How to protect yourself against getting into card debt.

  • If you are a spender by nature, take note of the fact. Having access to a high-limit credit card could lead you head-first into a financial disaster. Evaluate the way you handle money, and if you have been in trouble before, or don’t manage your finances well, it may not be smart for you to have a credit card.
  • Struggling to pay off the minimum balance on a high-end credit card, could keep you battling unsuccessfully to keep your head above water.
  • If you realize your spending habits are not that kosher, don’t get caught up in the hype of a fantastic credit card deal that looks as if the high limit will make your life easier.
  • Consider using a debit card linked to you check account. In this way you will not be spending money that you do not have. This may put you on a budget which is challenging, but at least you will not be drowning in everlasting debt. You may even be able to build some wealth and save for the future.
  • If you have a debit card, leave your credit card at home when you go shopping. This will help you not to give in to the temptation of buying what you do not really need, and also avoid adding charges and interest to your credit card.

 

The way credit card companies use your debt to cover their costs.

Businesses need to make money, and credit card companies prefer customers who have a revolving balance account with its associated charges, rather than customers who settle their card accounts in full every month. They do, of course, get commission charges from businesses and stores who provide a card facility for customers, but it is very little compared to what they gain from client charges on revolving balance accounts.

The charges from clients help to cover card company overheads such as salaries, building rentals, telephone accounts, motor vehicle expenses, electricity accounts, and a myriad of other expenses. Your money from accrued charges also provides a very healthy profit for the lenders.

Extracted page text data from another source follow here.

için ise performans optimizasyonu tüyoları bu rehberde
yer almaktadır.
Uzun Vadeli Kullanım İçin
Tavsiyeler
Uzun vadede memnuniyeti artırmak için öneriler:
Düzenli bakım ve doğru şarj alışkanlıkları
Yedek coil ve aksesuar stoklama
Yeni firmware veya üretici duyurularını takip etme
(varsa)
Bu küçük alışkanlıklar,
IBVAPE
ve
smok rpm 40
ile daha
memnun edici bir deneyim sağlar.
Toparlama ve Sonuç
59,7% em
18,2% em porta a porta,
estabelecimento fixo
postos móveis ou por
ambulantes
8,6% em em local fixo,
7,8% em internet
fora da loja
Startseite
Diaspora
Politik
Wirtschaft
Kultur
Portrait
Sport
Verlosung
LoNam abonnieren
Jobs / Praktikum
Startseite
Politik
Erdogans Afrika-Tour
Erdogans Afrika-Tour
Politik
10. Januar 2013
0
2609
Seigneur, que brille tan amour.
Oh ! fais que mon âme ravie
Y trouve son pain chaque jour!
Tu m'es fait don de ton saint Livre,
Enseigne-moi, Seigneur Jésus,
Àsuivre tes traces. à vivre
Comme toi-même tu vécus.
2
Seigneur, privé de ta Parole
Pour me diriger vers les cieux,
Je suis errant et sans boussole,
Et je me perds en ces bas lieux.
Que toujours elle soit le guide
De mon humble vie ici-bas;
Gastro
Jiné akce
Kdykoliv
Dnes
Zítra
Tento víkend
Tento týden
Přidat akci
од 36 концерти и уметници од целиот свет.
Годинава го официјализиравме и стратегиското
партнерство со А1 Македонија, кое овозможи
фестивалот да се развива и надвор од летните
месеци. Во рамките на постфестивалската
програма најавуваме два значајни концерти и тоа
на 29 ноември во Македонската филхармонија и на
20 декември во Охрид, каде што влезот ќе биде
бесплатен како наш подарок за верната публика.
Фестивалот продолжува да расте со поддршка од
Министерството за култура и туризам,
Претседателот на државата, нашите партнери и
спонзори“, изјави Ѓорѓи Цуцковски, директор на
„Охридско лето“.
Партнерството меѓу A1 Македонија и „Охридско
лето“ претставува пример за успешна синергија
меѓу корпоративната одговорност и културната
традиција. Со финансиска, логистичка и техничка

Therefore their profits are made mainly by lending, and the charges incurred by lending money in the form of a credit card, to folk like you and millions of others. It is in the interest of the companies to make attractive offers with easy monthly minimum payments, which may trap you into an everlasting cycle of debt.

A credit card can be useful.

There are benefits to having a credit card, especially if you are able to pay off your balance every month. And if you have good money management skills, a payment on a minimum balance can help you in times of financial stress. It can also help if an emergency comes up that requires an unbudgeted-for payment.

Always aim to catch up and pay more than the required minimum amount if you have had to use that facility to relieve some financial stress. You will save big on extra charges and interest.

The bottom line is that you that you must read the fine print before signing up for a credit card. Some of the offers they make to get your business are very tempting, but if you don’t read the fine print or ask questions, these so-called great offers may come back to bite you!

Not a money scheme!

Credit card companies are not financial schemes offering you the world for nothing, and cards often come with a range of useful services, but there are costs involved. Remember that they make their money by lending, and the charges and interest that go with it.

It may seem like a quick answer to money problems, but you could be paying it off for years.

Talk to your credit card company about the charges involved, and most important, read the fine print on the agreement, and discuss anything which is not clear to you.